As I said in my preceding article:

The gold industry is currently facing challenges with rising costs, and this trend is likely to persist. If gold prices can maintain their recent levels, gold miners should be able to generate a satisfactory amount of free cash flow, and gold stocks will deliver a decent return. However, this situation partially explains why gold stocks tend to perform poorly when the price of gold is strongly rising, as we have seen in the past few quarters. Worse, they often experience a rapid decline when gold prices undergo any slight consolidation.

Kinross Gold is a solid company, but its risk level is slightly above what I consider safe. There are three main reasons for this classification. The first reason for Kinross Gold's slightly higher risk level is the geopolitical risk associated with the Tasiast mine in West Africa. While Mauritania does not face the same issues as neighboring countries, the situation can quickly deteriorate, and miners are frequently the first to feel the effects.

For example, look at the current situation in Mali or the various crises that have affected other parts of Africa. The Tasiast mine is the company's largest in terms of production, and any trouble or rumors could hurt the stock. Recently, Kinross faced a setback by having to exit Russia, and if another black Swan issue arises again, the stock price could take a significant hit.

The second issue is the company's poor dividend policy. Kinross currently pays a quarterly dividend of $0.03 per share, which translates to an annual yield of just 1.23%. Additionally, being a Canadian company, U.S. investors face a 25% withholding tax on dividends, effectively reducing the yield to less than 1%. Kinross Gold's dividends are relatively unattractive for investors compared to most of its peers.

== Extracted records ==
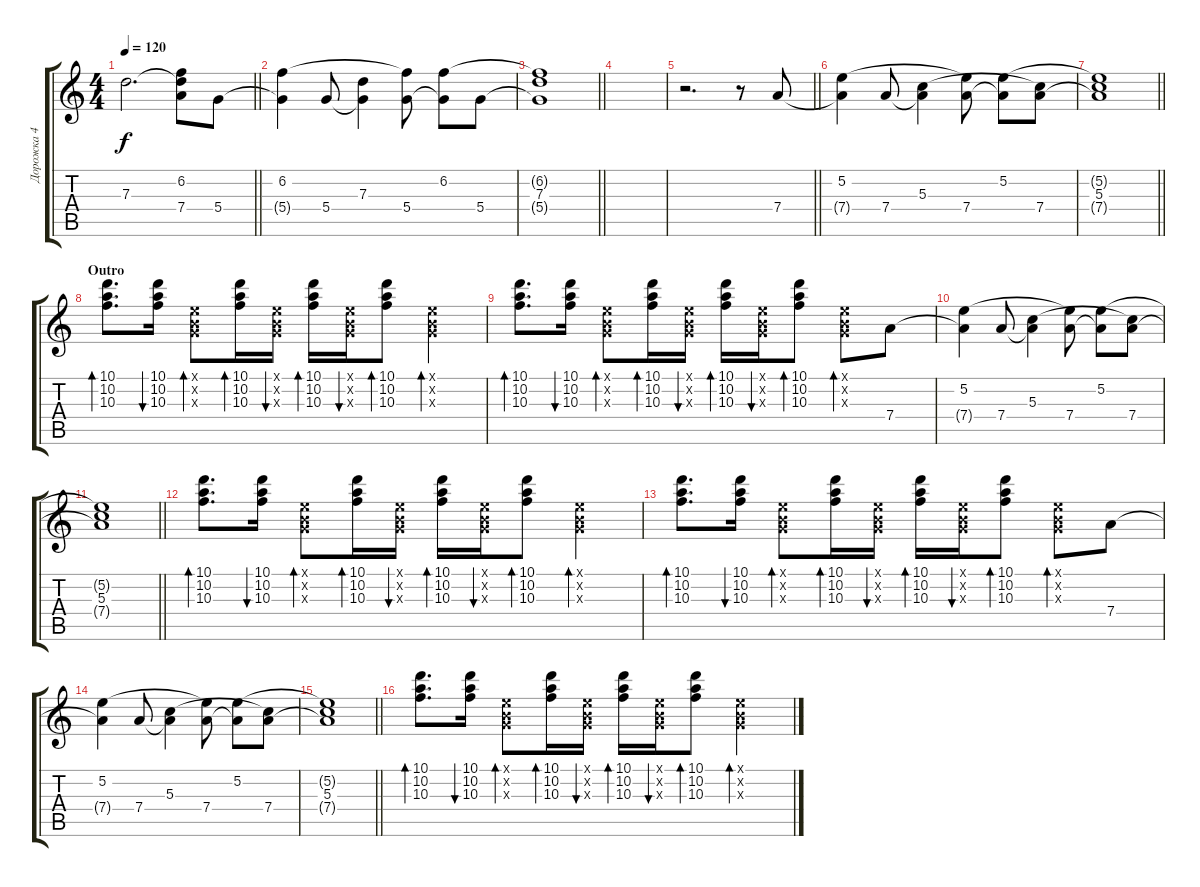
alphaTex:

\track ("Дорожка 4" "Дорожка 4") {instrument acousticguitarsteel}
\staff {score tabs}
\tuning (E4 B3 G3 D3 A2 E2) {hide}
\ts (4 4)
\tempo 120
\clef g2
\barLineRight lightlight
\ks c
7.3.2{d dy f} (6.2{t} 7.3{t} 7.4{t}).8 5.4.8 |
(6.2 5.4{t}).4 5.4.8 (7.3 5.4{t}).4 (6.2{t} 5.4).8 (6.2 5.4{t}).8 5.4.8 |
\barLineRight lightlight
(6.2{t} 7.3 5.4{t}).1 |
|
\barLineRight lightlight
r.2{d} r.8 7.4.8 |
(5.2 7.4{t}).4 7.4.8 (5.3 7.4{t}).4 (5.2{t} 7.4).8 (5.2 7.4{t}).8 (5.3{t} 7.4).8 |
\barLineRight lightlight
(5.2{t} 5.3 7.4{t}).1 |
\section ("" "Outro")
(10.1 10.2 10.3).8{d bd 60} (10.1 10.2 10.3).16{bu 60} (0.1{x} 0.2{x} 0.3{x}).8{bd 60} (10.1 10.2 10.3).16{bd 60} (0.1{x} 0.2{x} 0.3{x}).16{bu 60} (10.1 10.2 10.3).16{bd 60} (0.1{x} 0.2{x} 0.3{x}).16{bu 60} (10.1 10.2 10.3).8{bd 60} (0.1{x} 0.2{x} 0.3{x}).4{bd 60} |
(10.1 10.2 10.3).8{d bd 60} (10.1 10.2 10.3).16{bu 60} (0.1{x} 0.2{x} 0.3{x}).8{bd 60} (10.1 10.2 10.3).16{bd 60} (0.1{x} 0.2{x} 0.3{x}).16{bu 60} (10.1 10.2 10.3).16{bd 60} (0.1{x} 0.2{x} 0.3{x}).16{bu 60} (10.1 10.2 10.3).8{bd 60} (0.1{x} 0.2{x} 0.3{x}).8{bd 60} 7.4.8 |
(5.2 7.4{t}).4 7.4.8 (5.3 7.4{t}).4 (5.2{t} 7.4).8 (5.2 7.4{t}).8 (5.3{t} 7.4).8 |
\barLineRight lightlight
(5.2{t} 5.3 7.4{t}).1 |
(10.1 10.2 10.3).8{d bd 60} (10.1 10.2 10.3).16{bu 60} (0.1{x} 0.2{x} 0.3{x}).8{bd 60} (10.1 10.2 10.3).16{bd 60} (0.1{x} 0.2{x} 0.3{x}).16{bu 60} (10.1 10.2 10.3).16{bd 60} (0.1{x} 0.2{x} 0.3{x}).16{bu 60} (10.1 10.2 10.3).8{bd 60} (0.1{x} 0.2{x} 0.3{x}).4{bd 60} |
(10.1 10.2 10.3).8{d bd 60} (10.1 10.2 10.3).16{bu 60} (0.1{x} 0.2{x} 0.3{x}).8{bd 60} (10.1 10.2 10.3).16{bd 60} (0.1{x} 0.2{x} 0.3{x}).16{bu 60} (10.1 10.2 10.3).16{bd 60} (0.1{x} 0.2{x} 0.3{x}).16{bu 60} (10.1 10.2 10.3).8{bd 60} (0.1{x} 0.2{x} 0.3{x}).8{bd 60} 7.4.8 |
(5.2 7.4{t}).4 7.4.8 (5.3 7.4{t}).4 (5.2{t} 7.4).8 (5.2 7.4{t}).8 (5.3{t} 7.4).8 |
\barLineRight lightlight
(5.2{t} 5.3 7.4{t}).1 |
(10.1 10.2 10.3).8{d bd 60} (10.1 10.2 10.3).16{bu 60} (0.1{x} 0.2{x} 0.3{x}).8{bd 60} (10.1 10.2 10.3).16{bd 60} (0.1{x} 0.2{x} 0.3{x}).16{bu 60} (10.1 10.2 10.3).16{bd 60} (0.1{x} 0.2{x} 0.3{x}).16{bu 60} (10.1 10.2 10.3).8{bd 60} (0.1{x} 0.2{x} 0.3{x}).4{bd 60}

== Written exercise A ==
Answer these from the Kinross Gold text:
(i) Which mine is the company's largest in terms of production?
(ii) How much does Kinross currently pay per share each quarter in dividends?
(iii) What withholding tax rate do U.S. investors face on the dividends?
== Written exercise B ==
Duplicate the part of the Kinross Gold text starting at "As I said in" and ending at "any slight consolidation.".
== Written exercise C ==
Go on with the Kinross Gold text from its last sentence.

== Task output A ==
(i) The Tasiast mine
(ii) $0.03
(iii) 25%

== Task output B ==
As I said in my preceding article:

The gold industry is currently facing challenges with rising costs, and this trend is likely to persist. If gold prices can maintain their recent levels, gold miners should be able to generate a satisfactory amount of free cash flow, and gold stocks will deliver a decent return. However, this situation partially explains why gold stocks tend to perform poorly when the price of gold is strongly rising, as we have seen in the past few quarters. Worse, they often experience a rapid decline when gold prices undergo any slight consolidation.

== Task output C ==
The final issue revolves around the timeline for completing the Great Bear project and commercially producing gold there. The company may need more production in 2026-2027, which may require acquiring or merging with another company. Such an action is always detrimental to the stock.
My recommended trading strategy for KGC involves using a LIFO (Last In, First Out) approach. This method is intended to effectively manage a large portion of your position, potentially up to 70%. By implementing this strategy, you can handle a short-term position that generates small returns while maintaining a long position until the stock reaches your long-term target—assuming everything goes as planned.
Successful trading using the LIFO method requires a solid understanding of short-term technical analysis and the ability to select the right stocks. KGC, like many other solid gold stocks (GOLD, NEM, AEM, etc.), is an excellent candidate for this strategy.

A quick look at the 3Q24

Kinross Gold reported earnings of $0.29 per share for the third quarter of 2024, a significant increase from $0.09 per share in the same quarter last year. The company's revenues reached $1,432 million, reflecting a 29.9% increase year-over-year. Adjusted earnings were $0.24 per share.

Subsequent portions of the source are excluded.